After the comments of NATO’s Rasmussen and the White House’s Sherwood-Randall on April 30, Russian Deputy Defense Minister Anatoly Antonov spoke to one of his nation’s newspapers and warned, “When the Americans begin constructing the third stage of their missile defense plans in Europe and the effectiveness of our strategic nuclear forces is jeopardized, serious issues will arise regarding Russia’s appropriate reaction.”
While emphasizing the third phase of the U.S.-NATO European missile system as posing a particular threat, he also said that the first and second phases were causes for serious concern, adding: “This is the time the foundation for the modernization of the US missile defense system will be laid. Furthermore, no one is saying there will be no fifth, sixth, and seventh stages.”
Retired Lieutenant-General Evgeny Buzhinsky was recently quoted by Voice of Russia as stating: “We’ve been told about a defense system against an Iranian threat, as well as against so-called ‘rogue states.’ All this is quite doubtful. Why spend hundreds of billions of dollars just to intercept 3-4 Iranian missiles? And why would Iran attack Europe when 70% of its foreign trade is with the EU?”
The source cited the same official mentioning that the Russian Defense Ministry has conducted computer-simulated tests that demonstrated once U.S. interceptor missiles in Eastern Europe reach a velocity of 5 kilometers per second they will pose a threat to Russia’s nuclear deterrence forces.
In January Russian Information Agency Novosti cited Deputy Prime Minister Dmitry Rogozin warning that U.S. interceptor missiles now cover all of European Russia to the Ural Mountains and are capable of not only shooting down short- and medium-range missiles from so-called rogue states but of destroying Russian intercontinental missiles.
The Russian official was quoted stating: “Along with allies, whom the U.S. now persuades to buy ships equipped with the Aegis Combat System, the overall potential can be estimated at about 1,000 interceptor missiles…The fact that the missile defense system can hit strategic missiles and the fact that those bases and fleets are deployed in northern seas demonstrate the evident…anti- Russian nature of the missile defense.”

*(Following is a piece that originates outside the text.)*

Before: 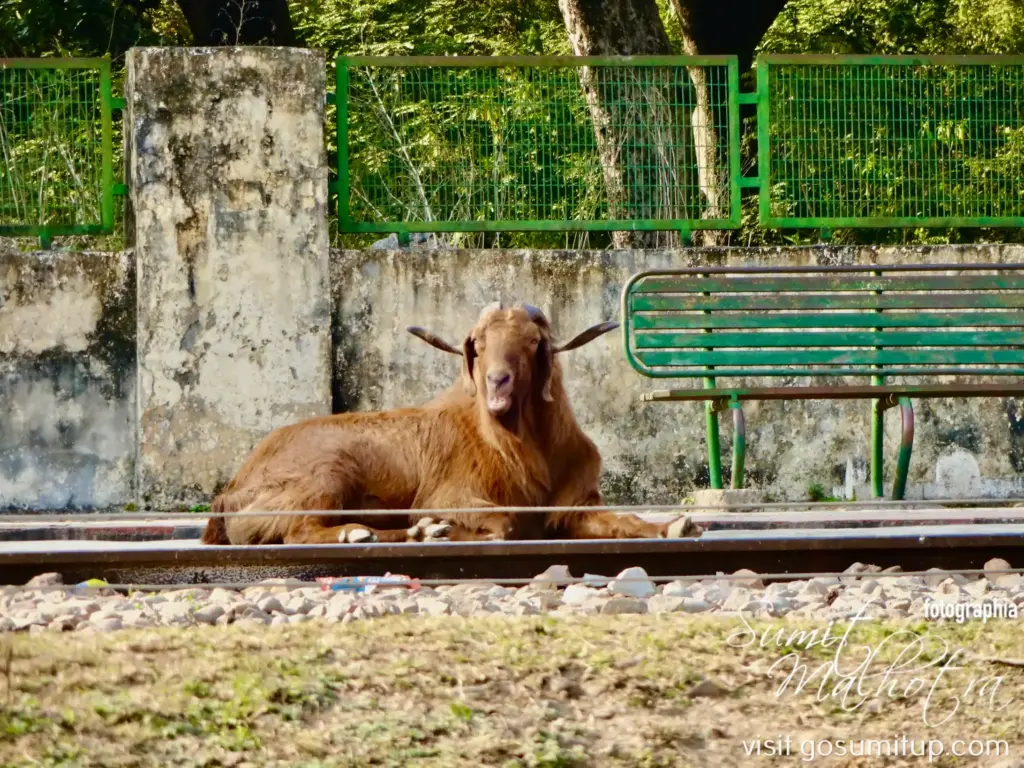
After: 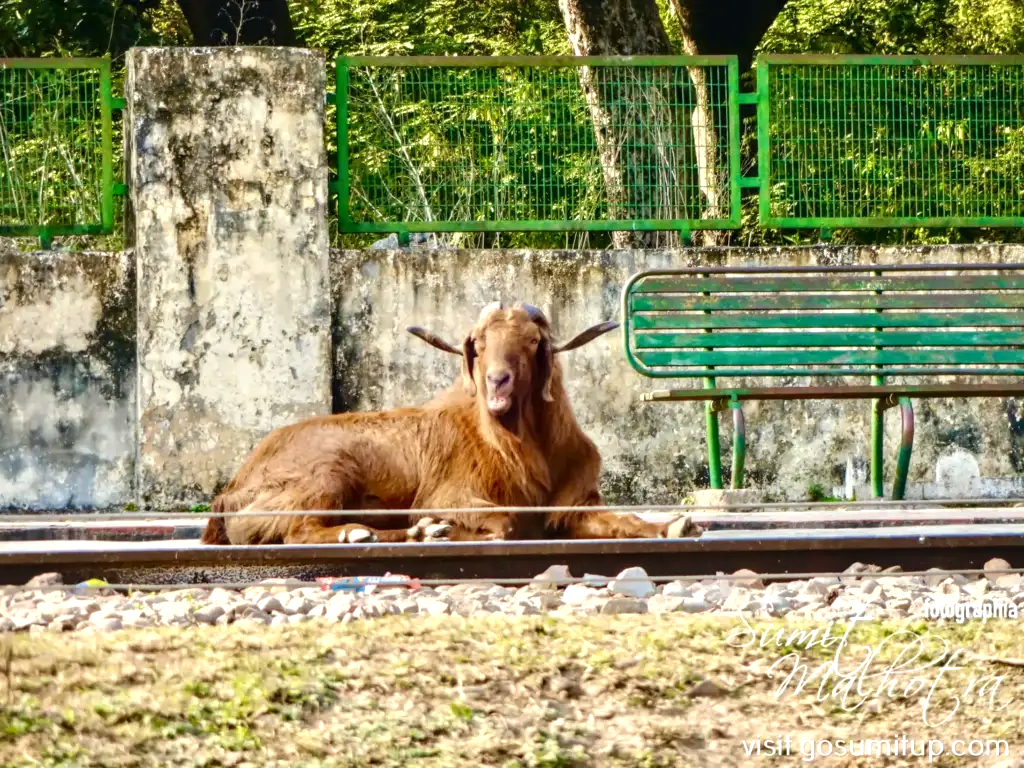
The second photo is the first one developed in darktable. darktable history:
local contrast: on, module defaults
exposure: black level correction 0, exposure 0.499 EV, compensate exposure bias true, compensate highlight preservation false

The U.S. has 61 Arleigh Burke class guided missile destroyers, each capable of firing 90 missiles, and 22 Ticonderoga class guided missile cruisers that are built for the Aegis Combat System and are already equipped for or can be upgraded to accommodate Standard Missile-3 interceptors. Combined. the 83 warships could be equipped to fire thousands of Standard Missile-3 interceptors.
Deputy Prime Minister Rogozin also warned, as his nation’s deputy defense minister did this week: “There are no guarantees that after the first, second, third phases are completed, there will be no fourth, fifth and sixth. Do you really think they will halt all their technologies after 2020? That’s nonsense! They will go ahead with developing and boosting the technical parameters of their interceptor missiles and performance capabilities of their warning (missile defense) systems.”
The last NATO summit committed all 28 member states to participation in the most ambitious interceptor missile system ever envisioned. The upcoming summit will mark the official announcement of its initial activation, fraught as the system is with the threats of attempted blackmail, fatal miscalculation and the West contemplating first strike options.